Start Document section

When, and how, have these oppressed people forfeited their liberty? Does
not justice loudly call for its being restored to them? Have they not
the same right to demand it, as any of us should have, if we had been
violently snatched by pirates from our native land? Is it not the duty
of every dispenser of justice, who is not forgetful of his own humanity,
to remember that these are men, and to declare them free? Where
instances of such cruelty frequently occur, and are neither enquired
into, nor redressed, by those whose duty it is _to seek judgment, and
relieve the oppressed_, Isaiah i. 17. what can be expected, but that the
groans and cries of these sufferers will reach Heaven; and what shall we
do _when God riseth up? and when he visiteth_, what will ye answer him?
_Did not he that made them, make us; and did not one fashion us in the
womb_? Job xxxi. 14.
CHAP XIV.
The expediency of a general freedom being granted to the Negroes
considered. _Reasons_ why it might be productive of advantage and
_safety to the Colonies_.
It is scarce to be doubted, but that the foregoing accounts will beget
in the heart of the considerate readers an earnest desire to see a stop
put to this complicated evil, but the objection with many is, What shall
be done with those Negroes already imported, and born in our families?
Must they be sent to Africa? That would be to expose them, in a strange
land, to greater difficulties than many of them labour under at present.
To let them suddenly free here, would be perhaps attended with no less
difficulty; for, undiciplined as they are in religion and virtue, they
might give a loose to those evil habits, which the fear of a master
would have restrained. These are objections, which weigh with many well
disposed people, and it must be granted, these are difficulties in the
way; nor can any general change be made, or reformation effected,
without some; but the difficulties are not so great but that they may be
surmounted. If the government was so considerate of the iniquity and
danger attending on this practice, as to be willing to seek a remedy,
doubtless the Almighty would bless this good intention, and such methods
would be thought of, as would not only put an end to the unjust
oppression of the Negroes, but might bring them under regulations, that
would enable them to become profitable members of society; for the
furtherance of which, the following proposals are offered to
consideration: That all farther importation of slaves be absolutely
prohibited; and as to those born among us, after serving so long as may
appear to be equitable, let them by law be declared free. Let every one,
thus set free, be enrolled in the county courts, and be obliged to be a
resident, during a certain number of years, within the said county,
under the care of the overseers of the poor. Thus being, in some sort,
still under the direction of governors, and the notice of those who were
formerly acquainted with them, they would be obliged to act the more
circumspectly, and make proper use of their liberty, and their children
would have an opportunity of obtaining such instructions, as are
necessary to the common occasions of life; and thus both parents and
children might gradually become useful members of the community. And
further, where the nature of the country would permit, as certainly the
uncultivated condition of our southern and most western colonies easily
would, suppose a small tract of land were assigned to every Negroe
family, and they obliged to live upon and improve it, (when not hired
out to work for the white people) this would encourage them to exert
their abilities, and become industrious subjects. Hence, both planters
and tradesmen would be plentifully supplied with chearful and
willing-minded labourers, much vacant land would be cultivated, the
produce of the country be justly increased, the taxes for the support of
government lessened to individuals, by the increase of taxables, and the
Negroes, instead of being an object of terror,[A] as they certainly must
be to the governments where their numbers are great, would become
interested in their safety and welfare.

End Document section

▸ Requirement
State whether each statement agrees with the passage on emancipation, answering yes or no and quoting the words of the passage that decide it: (a) The passage proposes a complete ban on bringing in more slaves. (b) The passage favors sending the Negroes already imported back to Africa. (c) Under the proposals, each person set free would be enrolled in the county courts.

Start Extracted entries

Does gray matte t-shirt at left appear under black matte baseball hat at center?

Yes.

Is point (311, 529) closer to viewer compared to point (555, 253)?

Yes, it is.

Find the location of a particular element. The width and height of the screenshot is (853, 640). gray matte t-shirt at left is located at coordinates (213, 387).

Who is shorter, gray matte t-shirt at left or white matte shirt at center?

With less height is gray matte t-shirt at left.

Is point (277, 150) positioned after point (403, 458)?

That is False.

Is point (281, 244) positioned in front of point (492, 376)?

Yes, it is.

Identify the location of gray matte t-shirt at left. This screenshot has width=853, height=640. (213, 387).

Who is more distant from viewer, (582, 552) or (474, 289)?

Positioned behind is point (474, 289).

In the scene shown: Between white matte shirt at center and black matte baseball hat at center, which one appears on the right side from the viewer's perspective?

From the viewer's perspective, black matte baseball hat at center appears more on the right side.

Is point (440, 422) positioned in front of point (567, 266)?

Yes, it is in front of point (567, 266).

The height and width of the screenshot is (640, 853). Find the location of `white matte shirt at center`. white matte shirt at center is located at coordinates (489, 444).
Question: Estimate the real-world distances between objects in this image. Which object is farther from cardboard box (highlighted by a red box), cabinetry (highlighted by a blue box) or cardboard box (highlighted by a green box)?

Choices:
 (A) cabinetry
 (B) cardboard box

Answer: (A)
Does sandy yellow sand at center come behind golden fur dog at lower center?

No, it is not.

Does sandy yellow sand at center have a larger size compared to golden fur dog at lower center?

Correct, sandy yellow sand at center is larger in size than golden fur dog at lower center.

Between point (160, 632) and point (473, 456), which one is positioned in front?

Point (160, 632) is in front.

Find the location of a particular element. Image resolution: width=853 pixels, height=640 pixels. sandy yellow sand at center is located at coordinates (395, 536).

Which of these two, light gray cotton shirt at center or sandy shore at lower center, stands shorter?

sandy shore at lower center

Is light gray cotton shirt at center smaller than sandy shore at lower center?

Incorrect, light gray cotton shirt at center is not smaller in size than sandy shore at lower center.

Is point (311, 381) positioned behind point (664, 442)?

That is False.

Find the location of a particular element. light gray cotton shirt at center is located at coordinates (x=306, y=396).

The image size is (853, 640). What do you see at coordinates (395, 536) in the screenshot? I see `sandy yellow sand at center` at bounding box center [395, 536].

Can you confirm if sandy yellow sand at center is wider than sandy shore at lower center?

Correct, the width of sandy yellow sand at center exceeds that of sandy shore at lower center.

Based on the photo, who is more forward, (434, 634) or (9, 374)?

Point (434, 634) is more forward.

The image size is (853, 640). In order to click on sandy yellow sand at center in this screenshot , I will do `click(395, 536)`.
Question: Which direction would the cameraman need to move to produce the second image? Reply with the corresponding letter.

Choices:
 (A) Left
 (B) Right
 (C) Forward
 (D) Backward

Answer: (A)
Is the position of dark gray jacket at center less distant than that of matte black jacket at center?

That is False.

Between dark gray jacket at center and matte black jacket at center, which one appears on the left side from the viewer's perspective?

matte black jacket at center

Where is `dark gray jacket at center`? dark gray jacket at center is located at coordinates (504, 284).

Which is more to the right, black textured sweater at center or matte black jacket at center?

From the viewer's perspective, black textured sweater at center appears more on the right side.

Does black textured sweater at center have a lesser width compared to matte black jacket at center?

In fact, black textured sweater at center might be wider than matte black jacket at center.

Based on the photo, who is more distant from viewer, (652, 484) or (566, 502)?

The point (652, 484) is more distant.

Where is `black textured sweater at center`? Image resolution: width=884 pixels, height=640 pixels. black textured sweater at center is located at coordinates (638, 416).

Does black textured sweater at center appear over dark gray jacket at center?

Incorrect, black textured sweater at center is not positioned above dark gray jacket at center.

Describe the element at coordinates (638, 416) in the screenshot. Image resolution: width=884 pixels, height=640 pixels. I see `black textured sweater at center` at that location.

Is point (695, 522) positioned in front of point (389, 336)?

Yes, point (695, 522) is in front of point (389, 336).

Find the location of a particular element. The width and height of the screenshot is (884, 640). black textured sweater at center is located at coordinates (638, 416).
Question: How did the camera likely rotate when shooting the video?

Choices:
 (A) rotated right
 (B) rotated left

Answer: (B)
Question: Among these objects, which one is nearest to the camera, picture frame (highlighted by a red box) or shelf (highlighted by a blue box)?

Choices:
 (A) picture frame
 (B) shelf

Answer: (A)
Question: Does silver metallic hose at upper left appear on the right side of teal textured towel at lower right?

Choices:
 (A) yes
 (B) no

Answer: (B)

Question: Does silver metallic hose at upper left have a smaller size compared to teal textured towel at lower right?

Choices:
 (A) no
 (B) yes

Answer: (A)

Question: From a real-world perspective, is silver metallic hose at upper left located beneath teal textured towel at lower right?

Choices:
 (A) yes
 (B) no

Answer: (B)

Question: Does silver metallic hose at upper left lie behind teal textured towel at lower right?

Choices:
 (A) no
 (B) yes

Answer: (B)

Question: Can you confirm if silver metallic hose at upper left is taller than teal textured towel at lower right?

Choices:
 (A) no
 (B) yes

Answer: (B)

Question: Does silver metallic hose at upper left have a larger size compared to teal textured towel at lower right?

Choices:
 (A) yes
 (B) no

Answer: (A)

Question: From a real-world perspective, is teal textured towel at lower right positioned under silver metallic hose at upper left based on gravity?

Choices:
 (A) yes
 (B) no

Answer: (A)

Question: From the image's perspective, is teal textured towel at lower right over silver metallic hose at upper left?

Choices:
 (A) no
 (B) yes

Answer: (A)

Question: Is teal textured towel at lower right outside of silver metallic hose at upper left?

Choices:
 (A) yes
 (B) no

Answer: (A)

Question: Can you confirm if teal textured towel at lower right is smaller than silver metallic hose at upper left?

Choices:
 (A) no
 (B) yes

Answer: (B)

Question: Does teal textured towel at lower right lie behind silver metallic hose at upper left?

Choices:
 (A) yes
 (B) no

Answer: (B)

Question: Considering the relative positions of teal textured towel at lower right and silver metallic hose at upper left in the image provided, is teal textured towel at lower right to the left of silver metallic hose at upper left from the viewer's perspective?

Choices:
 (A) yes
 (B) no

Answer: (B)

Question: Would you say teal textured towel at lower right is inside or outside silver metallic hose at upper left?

End Extracted entries

▸ Result below
(a) Yes: "That all farther importation of slaves be absolutely prohibited"
(b) No: "That would be to expose them, in a strange land, to greater difficulties than many of them labour under at present."
(c) Yes: "Let every one, thus set free, be enrolled in the county courts"